Source document ::

American painter and writer (1892–1974)

Charles Green Shaw (May 1, 1892 - April 2, 1974) was an American painter, poet, writer, and illustrator. He was a key figure in early American abstract art. Shaw's paintings are part of most major collections of American Art, including the Art Institute of Chicago, Corcoran Gallery, the Metropolitan Museum of Art, the Musee d'Art Moderne de Paris, Museum of Fine Arts Boston, the Museum of Modern Art, the Smithsonian Institution, and the Whitney Museum.

Before turning to art in 1932, Shaw was a prominent writer for The New Yorker and Vanity Fair. He was also a poet, with more than 1,200 published poems.

== Early life ==
Shaw was born in New York City to Eva (née Morris) and Charles Green Shaw, a merchant. This was a wealthy family connected to the F. W. Woolworth Company fortune. However, Shaw was orphaned at a young age—his mother died when he was just three. As a result, he and his twin brother were raised by their uncle, Frank D. Shaw. He grew up spending summers in Newport, Rhode Island and Christmas at Mrs. William K. Vanderbilt's balls. He began drawing when he was six; he wrote and illustrated his first book, The Costumes of Nations, when he was nine.

Shaw attended the Friends Seminary and Berkley School. He graduated from Yale University in 1914. While at Yale, he befriended Cole Porter, joined St. Anthony Hall, and contributed artwork to campus humor magazine, The Yale Record. He studied architecture at Columbia University from 1914 to 1915.

Shaw was a Lieutenant in World War I, first receiving an assignment as a supply officer stationed in England. Then, he was assigned to the Army Air Force at Kelly Airfield in Texas. Over the course of eighteen months in the service, he never saw active duty. After the war, Shaw tried to follow the business model set by his family, and soon found he was ill-suited for selling real estate in New York City.

== Writer ==
Shaw started his career as a writer by the early 1920s. He worked as a freelance writer for magazines such as Harper's Bazaar, The New Yorker, The Smart Set, and Vanity Fair, focusing on theater and café society. Shaw was, according to Buck Pennington, "the master of the bon mot, the glib remark, the clever definition." He frequently created illustrations to go with his articles. He was also a journalist and a novelist. His articles were published in magazines such as Antiques, Connoisseur, House & Garden, and Life. He interviewed Adele Astaire, F. Scott Fitzgerald, Sinclair Lewis, George Jean Nathan, Michael Strange. One of his books that has been described as having "lasting merit" is The Lowdown, a collection celebrity character sketches.

Directions ::
a - In what year did Shaw graduate from Yale University, according to the Charles Green Shaw biography?
b - Carry the Charles Green Shaw biography forward from its last sentence.
The material after this point is separate from the Charles Green Shaw biography.

Exercise data ::

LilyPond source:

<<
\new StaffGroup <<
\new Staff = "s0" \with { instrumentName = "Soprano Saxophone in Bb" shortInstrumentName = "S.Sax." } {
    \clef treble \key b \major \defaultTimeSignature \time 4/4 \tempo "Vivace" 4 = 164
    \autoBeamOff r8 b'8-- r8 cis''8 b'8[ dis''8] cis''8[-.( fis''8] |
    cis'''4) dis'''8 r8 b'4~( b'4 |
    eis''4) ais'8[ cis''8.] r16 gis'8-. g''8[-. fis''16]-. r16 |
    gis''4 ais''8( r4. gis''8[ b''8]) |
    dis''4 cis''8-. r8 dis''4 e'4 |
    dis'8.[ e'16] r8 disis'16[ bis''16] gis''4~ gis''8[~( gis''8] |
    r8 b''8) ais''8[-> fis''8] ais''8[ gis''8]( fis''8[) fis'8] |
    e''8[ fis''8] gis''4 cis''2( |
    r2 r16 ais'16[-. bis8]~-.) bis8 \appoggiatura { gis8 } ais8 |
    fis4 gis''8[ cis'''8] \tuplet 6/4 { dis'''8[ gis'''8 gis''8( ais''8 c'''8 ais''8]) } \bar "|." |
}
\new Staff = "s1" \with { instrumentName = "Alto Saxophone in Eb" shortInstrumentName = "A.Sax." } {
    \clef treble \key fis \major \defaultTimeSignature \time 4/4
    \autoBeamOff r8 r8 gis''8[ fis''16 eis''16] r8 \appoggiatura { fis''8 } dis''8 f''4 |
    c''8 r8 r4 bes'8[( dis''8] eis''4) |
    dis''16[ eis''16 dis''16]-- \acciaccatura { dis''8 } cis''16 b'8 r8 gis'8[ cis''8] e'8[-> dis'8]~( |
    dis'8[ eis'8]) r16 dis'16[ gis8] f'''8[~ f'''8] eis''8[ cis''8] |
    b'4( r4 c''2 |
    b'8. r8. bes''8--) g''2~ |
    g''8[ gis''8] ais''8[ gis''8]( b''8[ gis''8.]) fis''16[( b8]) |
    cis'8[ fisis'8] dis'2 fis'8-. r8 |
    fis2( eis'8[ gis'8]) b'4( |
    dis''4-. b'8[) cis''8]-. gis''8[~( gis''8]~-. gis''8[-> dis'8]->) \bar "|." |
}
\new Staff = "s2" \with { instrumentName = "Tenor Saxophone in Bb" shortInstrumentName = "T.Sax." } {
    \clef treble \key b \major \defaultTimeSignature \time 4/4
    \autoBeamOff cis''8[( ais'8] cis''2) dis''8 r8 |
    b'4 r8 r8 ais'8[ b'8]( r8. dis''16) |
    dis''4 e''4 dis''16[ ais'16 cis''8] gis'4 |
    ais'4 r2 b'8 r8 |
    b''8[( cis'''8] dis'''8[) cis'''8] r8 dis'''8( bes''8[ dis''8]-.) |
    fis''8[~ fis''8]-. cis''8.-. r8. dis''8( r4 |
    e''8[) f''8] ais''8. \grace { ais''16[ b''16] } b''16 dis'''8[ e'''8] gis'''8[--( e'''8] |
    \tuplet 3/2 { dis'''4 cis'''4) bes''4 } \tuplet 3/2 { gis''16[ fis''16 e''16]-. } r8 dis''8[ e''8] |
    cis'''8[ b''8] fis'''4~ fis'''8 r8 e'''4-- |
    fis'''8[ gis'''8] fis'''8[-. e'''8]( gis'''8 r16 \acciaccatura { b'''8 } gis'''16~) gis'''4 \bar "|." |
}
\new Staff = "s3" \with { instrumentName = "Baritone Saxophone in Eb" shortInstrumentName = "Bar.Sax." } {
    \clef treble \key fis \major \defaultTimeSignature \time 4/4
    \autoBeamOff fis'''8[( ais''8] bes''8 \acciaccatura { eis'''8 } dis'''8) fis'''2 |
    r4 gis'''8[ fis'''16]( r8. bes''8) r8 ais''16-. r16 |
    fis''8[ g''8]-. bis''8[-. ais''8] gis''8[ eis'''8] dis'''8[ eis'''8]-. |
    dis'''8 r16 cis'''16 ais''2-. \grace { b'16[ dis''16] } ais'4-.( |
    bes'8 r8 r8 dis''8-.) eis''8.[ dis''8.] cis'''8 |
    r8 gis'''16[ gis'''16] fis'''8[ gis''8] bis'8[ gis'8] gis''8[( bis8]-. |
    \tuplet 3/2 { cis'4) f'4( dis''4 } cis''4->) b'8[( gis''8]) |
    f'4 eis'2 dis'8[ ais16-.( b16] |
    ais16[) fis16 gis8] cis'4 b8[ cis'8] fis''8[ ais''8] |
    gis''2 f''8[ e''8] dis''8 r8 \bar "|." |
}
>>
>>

Responses to the exercise ::
a - 1914

b -
In April 1936, Shaw decided to write and illustrate books for children. In May 1939, he finally found an editor interested in his ideas—Margaret Wise Brown, who would go on to write the children's classic Goodnight Moon. Shaw published dozens of books for children, including It Looked Like Spilt Milk in 1947. He also illustrated books for Brown.

In 1952 when he was 62 years old, Shaw started writing poetry and had some 1,200 poems published in Literary Review, the New York Tribune, Poetry Digest, and Trace. He also released four poetry collections.

== Art ==
As an artist, Shaw was "essentially self-taught." In 1927, he enrolled in Thomas Hart Benton's class at the Art Students League of New York. He also studied privately with George Luks from 1926 to 1928. In 1929, he lived in Paris for a month, visiting museums and meeting artists. He found a great deal of inspiration in London, going to the park and sketching every day. Buck Pennington wrote that Shaw "considered himself a painter" when he returned to New York City in 1932.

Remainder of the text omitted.